NEGOCIATION COLLECTIVE: Concours entre stipulations contractuelles et dispositions conventionnelles.
Un employeur sollicitait le remboursement de la prime d’assiduité instaurée par accord collectif en faisant valoir que les salariés ne pouvaient pas bénéficier du cumul de la prime de production, qui présentait un caractère contractuel, et de la prime d’assiduité au motif qu’elles visaient toutes deux à encourager et récompenser la présence effective du salarié à son poste de travail et présentaient ainsi le même objet et la même cause. La cour d’appel de Paris a débouté la société de sa demande et jugé que la prime de production n’avait pas le même objet que la prime d’assiduité. La Cour de cassation l’a censurée en rappelant qu’en cas de concours entre des stipulations contractuelles et des dispositions conventionnelles, les avantages ayant le même objet ou la même cause ne peuvent, sauf stipulations contraires, se cumuler, seul le plus favorable d’entre eux pouvant être accordé (Cass. soc., 11 mai 2022, n°21-11.240).

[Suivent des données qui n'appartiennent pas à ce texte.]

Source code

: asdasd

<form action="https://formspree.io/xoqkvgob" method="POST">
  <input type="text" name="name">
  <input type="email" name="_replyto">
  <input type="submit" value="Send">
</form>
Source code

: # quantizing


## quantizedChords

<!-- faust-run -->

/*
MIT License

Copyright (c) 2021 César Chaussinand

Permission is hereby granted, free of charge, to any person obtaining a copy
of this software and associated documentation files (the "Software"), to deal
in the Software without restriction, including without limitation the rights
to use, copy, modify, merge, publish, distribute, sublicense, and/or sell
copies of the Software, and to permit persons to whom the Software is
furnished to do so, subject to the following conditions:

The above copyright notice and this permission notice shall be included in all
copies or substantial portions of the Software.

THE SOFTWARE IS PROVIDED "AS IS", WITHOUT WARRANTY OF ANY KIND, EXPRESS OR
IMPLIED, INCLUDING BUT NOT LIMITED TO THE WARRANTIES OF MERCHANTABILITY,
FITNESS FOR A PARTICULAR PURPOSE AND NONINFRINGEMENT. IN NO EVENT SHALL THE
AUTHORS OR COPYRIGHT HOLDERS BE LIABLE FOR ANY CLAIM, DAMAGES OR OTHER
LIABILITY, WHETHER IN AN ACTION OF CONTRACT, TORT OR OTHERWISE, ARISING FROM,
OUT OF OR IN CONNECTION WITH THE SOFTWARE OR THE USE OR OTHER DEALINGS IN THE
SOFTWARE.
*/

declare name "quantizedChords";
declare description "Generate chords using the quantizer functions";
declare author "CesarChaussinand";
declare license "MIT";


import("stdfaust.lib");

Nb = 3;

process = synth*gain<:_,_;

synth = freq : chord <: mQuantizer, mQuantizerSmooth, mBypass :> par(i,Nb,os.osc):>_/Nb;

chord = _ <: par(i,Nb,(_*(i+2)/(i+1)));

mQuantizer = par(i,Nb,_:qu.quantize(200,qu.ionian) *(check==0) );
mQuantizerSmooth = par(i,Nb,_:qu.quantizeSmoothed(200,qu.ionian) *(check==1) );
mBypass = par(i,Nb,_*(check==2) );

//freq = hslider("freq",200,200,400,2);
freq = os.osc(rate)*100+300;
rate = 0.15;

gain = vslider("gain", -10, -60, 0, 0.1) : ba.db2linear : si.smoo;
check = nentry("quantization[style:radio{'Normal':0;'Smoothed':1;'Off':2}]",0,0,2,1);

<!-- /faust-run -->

RUPTURE CONVENTIONNELLE: Paiement de l’indemnité aux ayants droit du salarié décédé après l’homologation.
Un salarié et son employeur ont signé le 11 septembre 2015 une rupture conventionnelle devant prendre effet le 21 octobre suivant. L’autorité administrative homologuait la convention le 9 octobre. Le salarié décédait malheureusement entre l’homologation et la date de la rupture. La cour d’appel a condamné l’employeur à payer le montant de l’indemnité de rupture conventionnelle aux ayants droit du salarié défunt. La Cour de cassation a confirmé cette décision et jugé que « la créance d’indemnité de rupture, si elle n’est exigible qu’à la date fixée par la rupture, naît dès l’homologation de la convention » (Cass. soc., 11 mai 2022, n°20-21.103).